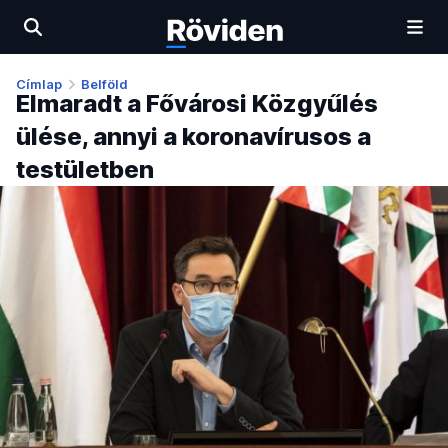
Címlap
Belföld
Elmaradt a Fővárosi Közgyűlés
ülése, annyi a koronavírusos a
testületben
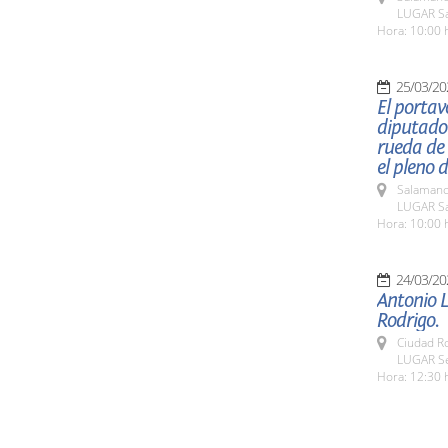
LUGAR Sa
Hora: 10:00 
25/03/20
El portav
diputado 
rueda de
el pleno 
Salamanc
LUGAR Sa
Hora: 10:00 
24/03/20
Antonio L
Rodrigo.
Ciudad R
LUGAR Se
Hora: 12:30 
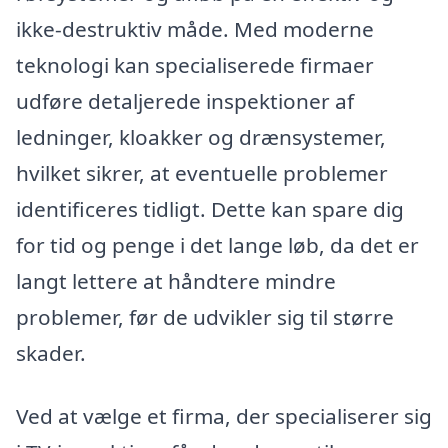
ikke-destruktiv måde. Med moderne
teknologi kan specialiserede firmaer
udføre detaljerede inspektioner af
ledninger, kloakker og drænsystemer,
hvilket sikrer, at eventuelle problemer
identificeres tidligt. Dette kan spare dig
for tid og penge i det lange løb, da det er
langt lettere at håndtere mindre
problemer, før de udvikler sig til større
skader.
Ved at vælge et firma, der specialiserer sig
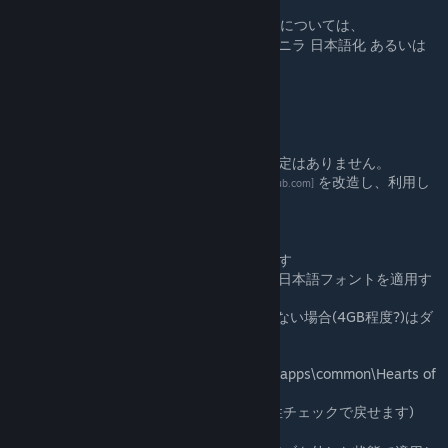
また誤訳や訳語についての確認および御意見については、
Discord
HoI4 Mod 日本語化
の、バニラ 日本語化 あるいは
[discord.gg]
5chスレ
の方へお願いします。
[egg.5ch.net]
FAQ
他Modと競合する
→個別に当Mod側で対応していく予定はありません。
必要な場合は
ダウンロード版
を改造し、利用し
[github.com]
てください。
Runtime Errorが発生する
おそらくメインメモリ不足と思われます
英語フォントよりサイズの大きい日本語フォントを適用す
るため
32bitOSの場合やメモリ容量が少ない場合(4GB程度?)はダ
メかも
※とりあえず試してみること
以下のファイルを「Steam\steamapps\common\Hearts of
Iron IV」のgfx/localisationフォルダに
直接上書きする(戻す場合は整合性チェックで戻せます)
ダウンロード
[github.com]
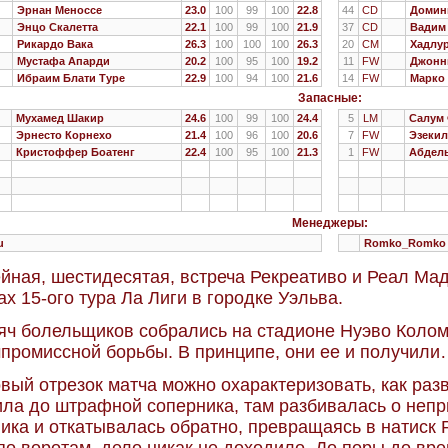
Эрнан Меноссе
23.0
100
99
100
22.8
44
CD
Домин
Энцо Скалетта
22.1
100
99
100
21.9
37
CD
Вадим
Рикардо Вака
26.3
100
100
100
26.3
20
CM
Хадлу
Мустафа Апарди
20.2
100
95
100
19.2
11
FW
Джонн
Ибраим Блати Туре
22.9
100
94
100
21.6
14
FW
Марко
Запасные:
Мухамед Шакир
24.6
100
99
100
24.4
5
LM
Салум
Эрнесто Корнехо
21.4
100
96
100
20.6
7
FW
Эзекил
Кристоффер Боатенг
22.4
100
95
100
21.3
1
FW
Абдел
Менеджеры:
u
Romko_Romko
ная, шестидесятая, встреча Рекреативо и Реал Мад
ах 15-ого тура Ла Лиги в городке Уэльва.
яч болельщиков собрались на стадионе Нуэво Коло
промиссной борьбы. В принципе, они ее и получил
вый отрезок матча можно охарактеризовать, как разв
ла до штрафной соперника, там разбивалась о неп
ика и откатывалась обратно, превращаясь в натиск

Task
Repeat the records above verbatim, dropping the pictures.

Reply
Címlap
Belföld
Elmaradt a Fővárosi Közgyűlés
ülése, annyi a koronavírusos a
testületben
LUGAR Sa
Hora: 10:00 
25/03/20
El portav
diputado 
rueda de
el pleno 
Salamanc
LUGAR Sa
Hora: 10:00 
24/03/20
Antonio L
Rodrigo.
Ciudad R
LUGAR Se
Hora: 12:30 
ikke-destruktiv måde. Med moderne
teknologi kan specialiserede firmaer
udføre detaljerede inspektioner af
ledninger, kloakker og drænsystemer,
hvilket sikrer, at eventuelle problemer
identificeres tidligt. Dette kan spare dig
for tid og penge i det lange løb, da det er
langt lettere at håndtere mindre
problemer, før de udvikler sig til større
skader.
Ved at vælge et firma, der specialiserer sig
また誤訳や訳語についての確認および御意見については、
Discord
HoI4 Mod 日本語化
の、バニラ 日本語化 あるいは
[discord.gg]
5chスレ
の方へお願いします。
[egg.5ch.net]
FAQ
他Modと競合する
→個別に当Mod側で対応していく予定はありません。
必要な場合は
ダウンロード版
を改造し、利用し
[github.com]
てください。
Runtime Errorが発生する
おそらくメインメモリ不足と思われます
英語フォントよりサイズの大きい日本語フォントを適用す
るため
32bitOSの場合やメモリ容量が少ない場合(4GB程度?)はダ
メかも
※とりあえず試してみること
以下のファイルを「Steam\steamapps\common\Hearts of
Iron IV」のgfx/localisationフォルダに
直接上書きする(戻す場合は整合性チェックで戻せます)
ダウンロード
[github.com]
Эрнан Меноссе
23.0
100
99
100
22.8
44
CD
Домин
Энцо Скалетта
22.1
100
99
100
21.9
37
CD
Вадим
Рикардо Вака
26.3
100
100
100
26.3
20
CM
Хадлу
Мустафа Апарди
20.2
100
95
100
19.2
11
FW
Джонн
Ибраим Блати Туре
22.9
100
94
100
21.6
14
FW
Марко
Запасные:
Мухамед Шакир
24.6
100
99
100
24.4
5
LM
Салум
Эрнесто Корнехо
21.4
100
96
100
20.6
7
FW
Эзекил
Кристоффер Боатенг
22.4
100
95
100
21.3
1
FW
Абдел
Менеджеры:
u
Romko_Romko
ная, шестидесятая, встреча Рекреативо и Реал Мад
ах 15-ого тура Ла Лиги в городке Уэльва.
яч болельщиков собрались на стадионе Нуэво Коло
промиссной борьбы. В принципе, они ее и получил
вый отрезок матча можно охарактеризовать, как разв
ла до штрафной соперника, там разбивалась о неп
ика и откатывалась обратно, превращаясь в натиск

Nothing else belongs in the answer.